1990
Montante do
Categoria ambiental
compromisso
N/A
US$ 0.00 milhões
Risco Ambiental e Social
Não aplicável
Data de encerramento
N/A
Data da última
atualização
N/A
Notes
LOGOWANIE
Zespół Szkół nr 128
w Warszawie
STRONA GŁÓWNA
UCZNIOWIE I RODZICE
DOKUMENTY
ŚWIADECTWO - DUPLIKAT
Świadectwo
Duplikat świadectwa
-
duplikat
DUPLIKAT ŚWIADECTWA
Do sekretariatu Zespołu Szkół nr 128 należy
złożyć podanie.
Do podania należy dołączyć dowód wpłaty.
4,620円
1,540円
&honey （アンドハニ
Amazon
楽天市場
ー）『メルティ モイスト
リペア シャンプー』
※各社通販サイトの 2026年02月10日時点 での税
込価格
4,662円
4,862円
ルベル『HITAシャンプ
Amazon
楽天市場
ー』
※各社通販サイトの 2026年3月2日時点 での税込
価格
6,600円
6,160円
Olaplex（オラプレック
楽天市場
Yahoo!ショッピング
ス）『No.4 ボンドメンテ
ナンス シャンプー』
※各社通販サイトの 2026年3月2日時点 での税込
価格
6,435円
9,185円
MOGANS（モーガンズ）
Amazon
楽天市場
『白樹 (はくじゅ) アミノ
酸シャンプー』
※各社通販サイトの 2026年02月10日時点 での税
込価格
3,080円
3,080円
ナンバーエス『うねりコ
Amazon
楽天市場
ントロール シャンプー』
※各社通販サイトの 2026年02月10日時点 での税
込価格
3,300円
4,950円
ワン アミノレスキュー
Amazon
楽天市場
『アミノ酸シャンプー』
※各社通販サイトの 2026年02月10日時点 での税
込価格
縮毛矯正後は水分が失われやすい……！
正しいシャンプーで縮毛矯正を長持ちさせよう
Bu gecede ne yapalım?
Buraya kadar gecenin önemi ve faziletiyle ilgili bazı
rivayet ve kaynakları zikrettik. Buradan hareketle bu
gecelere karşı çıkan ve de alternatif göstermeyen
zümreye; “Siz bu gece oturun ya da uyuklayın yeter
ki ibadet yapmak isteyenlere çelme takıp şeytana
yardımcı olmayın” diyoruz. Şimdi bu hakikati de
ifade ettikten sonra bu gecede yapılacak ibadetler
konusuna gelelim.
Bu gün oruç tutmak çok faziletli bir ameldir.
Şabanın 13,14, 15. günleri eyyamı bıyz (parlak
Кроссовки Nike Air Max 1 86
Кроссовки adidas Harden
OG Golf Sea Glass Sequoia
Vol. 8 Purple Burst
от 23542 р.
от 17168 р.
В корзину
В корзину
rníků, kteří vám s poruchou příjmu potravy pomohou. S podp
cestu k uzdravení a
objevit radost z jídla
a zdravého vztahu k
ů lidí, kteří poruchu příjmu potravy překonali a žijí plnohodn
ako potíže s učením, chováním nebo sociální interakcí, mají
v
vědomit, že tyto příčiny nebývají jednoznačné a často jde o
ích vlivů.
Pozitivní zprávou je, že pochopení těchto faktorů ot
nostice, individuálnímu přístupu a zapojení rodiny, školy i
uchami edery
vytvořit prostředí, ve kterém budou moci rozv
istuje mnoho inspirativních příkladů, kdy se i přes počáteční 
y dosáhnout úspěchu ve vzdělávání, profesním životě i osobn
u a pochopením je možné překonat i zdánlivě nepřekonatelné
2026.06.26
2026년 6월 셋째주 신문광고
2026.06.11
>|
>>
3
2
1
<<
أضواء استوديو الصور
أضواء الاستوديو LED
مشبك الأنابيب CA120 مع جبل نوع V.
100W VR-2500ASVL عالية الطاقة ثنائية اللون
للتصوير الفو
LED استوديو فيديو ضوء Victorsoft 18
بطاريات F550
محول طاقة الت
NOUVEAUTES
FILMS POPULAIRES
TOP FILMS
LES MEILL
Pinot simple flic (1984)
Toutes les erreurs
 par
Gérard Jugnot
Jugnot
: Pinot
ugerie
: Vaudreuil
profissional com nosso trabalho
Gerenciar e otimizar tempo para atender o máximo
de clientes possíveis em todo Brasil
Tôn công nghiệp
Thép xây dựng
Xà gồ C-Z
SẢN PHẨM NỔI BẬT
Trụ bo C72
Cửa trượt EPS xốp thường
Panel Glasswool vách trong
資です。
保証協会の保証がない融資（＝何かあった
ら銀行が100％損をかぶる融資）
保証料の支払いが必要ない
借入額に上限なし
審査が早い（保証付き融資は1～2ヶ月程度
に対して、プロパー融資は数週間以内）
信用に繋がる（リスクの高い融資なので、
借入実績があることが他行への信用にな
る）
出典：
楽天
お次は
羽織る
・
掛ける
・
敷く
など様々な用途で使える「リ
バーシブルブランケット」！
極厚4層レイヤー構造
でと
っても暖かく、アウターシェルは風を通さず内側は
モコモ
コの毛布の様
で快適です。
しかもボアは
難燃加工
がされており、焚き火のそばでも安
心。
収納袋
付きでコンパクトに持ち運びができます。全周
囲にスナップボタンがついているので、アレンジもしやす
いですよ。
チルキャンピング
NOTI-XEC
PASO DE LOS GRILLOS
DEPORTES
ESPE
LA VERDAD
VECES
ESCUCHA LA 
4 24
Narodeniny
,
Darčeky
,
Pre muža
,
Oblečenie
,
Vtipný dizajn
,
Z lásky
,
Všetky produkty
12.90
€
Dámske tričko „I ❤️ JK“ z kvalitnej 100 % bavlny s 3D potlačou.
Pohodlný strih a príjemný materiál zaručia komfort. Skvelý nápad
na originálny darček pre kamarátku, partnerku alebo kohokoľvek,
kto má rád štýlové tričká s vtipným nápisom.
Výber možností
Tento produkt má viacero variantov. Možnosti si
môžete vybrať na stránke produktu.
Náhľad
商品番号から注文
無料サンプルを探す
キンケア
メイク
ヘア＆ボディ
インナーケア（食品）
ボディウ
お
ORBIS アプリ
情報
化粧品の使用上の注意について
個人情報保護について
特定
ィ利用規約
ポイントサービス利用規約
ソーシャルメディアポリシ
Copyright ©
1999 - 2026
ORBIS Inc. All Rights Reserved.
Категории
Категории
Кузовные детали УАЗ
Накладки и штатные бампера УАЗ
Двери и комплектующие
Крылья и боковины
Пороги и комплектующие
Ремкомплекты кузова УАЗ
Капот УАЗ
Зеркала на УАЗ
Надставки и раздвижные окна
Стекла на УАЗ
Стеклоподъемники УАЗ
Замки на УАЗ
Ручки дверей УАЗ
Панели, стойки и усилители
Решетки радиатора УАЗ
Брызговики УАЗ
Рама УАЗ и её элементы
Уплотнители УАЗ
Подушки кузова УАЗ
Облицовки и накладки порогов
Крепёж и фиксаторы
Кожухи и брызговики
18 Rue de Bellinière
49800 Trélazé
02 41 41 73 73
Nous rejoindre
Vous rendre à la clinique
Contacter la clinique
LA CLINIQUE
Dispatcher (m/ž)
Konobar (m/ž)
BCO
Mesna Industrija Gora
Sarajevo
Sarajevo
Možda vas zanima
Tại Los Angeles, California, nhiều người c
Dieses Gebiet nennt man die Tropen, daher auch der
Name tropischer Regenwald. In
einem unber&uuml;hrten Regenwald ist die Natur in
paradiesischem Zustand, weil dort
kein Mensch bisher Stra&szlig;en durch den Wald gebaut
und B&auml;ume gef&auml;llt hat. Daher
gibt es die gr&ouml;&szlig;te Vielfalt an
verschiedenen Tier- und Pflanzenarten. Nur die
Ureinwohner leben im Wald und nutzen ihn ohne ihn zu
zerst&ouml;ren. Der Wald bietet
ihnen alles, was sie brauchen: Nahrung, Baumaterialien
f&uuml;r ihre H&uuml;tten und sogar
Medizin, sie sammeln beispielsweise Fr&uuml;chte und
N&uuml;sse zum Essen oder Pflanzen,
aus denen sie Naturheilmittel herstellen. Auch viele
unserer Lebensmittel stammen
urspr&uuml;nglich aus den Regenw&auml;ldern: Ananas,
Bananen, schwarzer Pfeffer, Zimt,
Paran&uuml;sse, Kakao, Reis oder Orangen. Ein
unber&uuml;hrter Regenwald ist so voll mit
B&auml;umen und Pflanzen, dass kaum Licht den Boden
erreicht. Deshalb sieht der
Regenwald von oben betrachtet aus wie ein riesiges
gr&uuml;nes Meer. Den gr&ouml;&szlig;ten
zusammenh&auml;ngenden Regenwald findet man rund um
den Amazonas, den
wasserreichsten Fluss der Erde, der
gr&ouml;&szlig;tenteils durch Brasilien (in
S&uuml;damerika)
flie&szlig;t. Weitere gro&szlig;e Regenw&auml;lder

________________

EXERCISE REQUIREMENTS
Reproduce word for word the material above, starting with the line that has "N&uuml;sse zum Essen" and stopping after the line that has "Paran&uuml;sse, Kakao, Reis oder Orangen. Ein".

RESPONSE
N&uuml;sse zum Essen oder Pflanzen,
aus denen sie Naturheilmittel herstellen. Auch viele
unserer Lebensmittel stammen
urspr&uuml;nglich aus den Regenw&auml;ldern: Ananas,
Bananen, schwarzer Pfeffer, Zimt,
Paran&uuml;sse, Kakao, Reis oder Orangen. Ein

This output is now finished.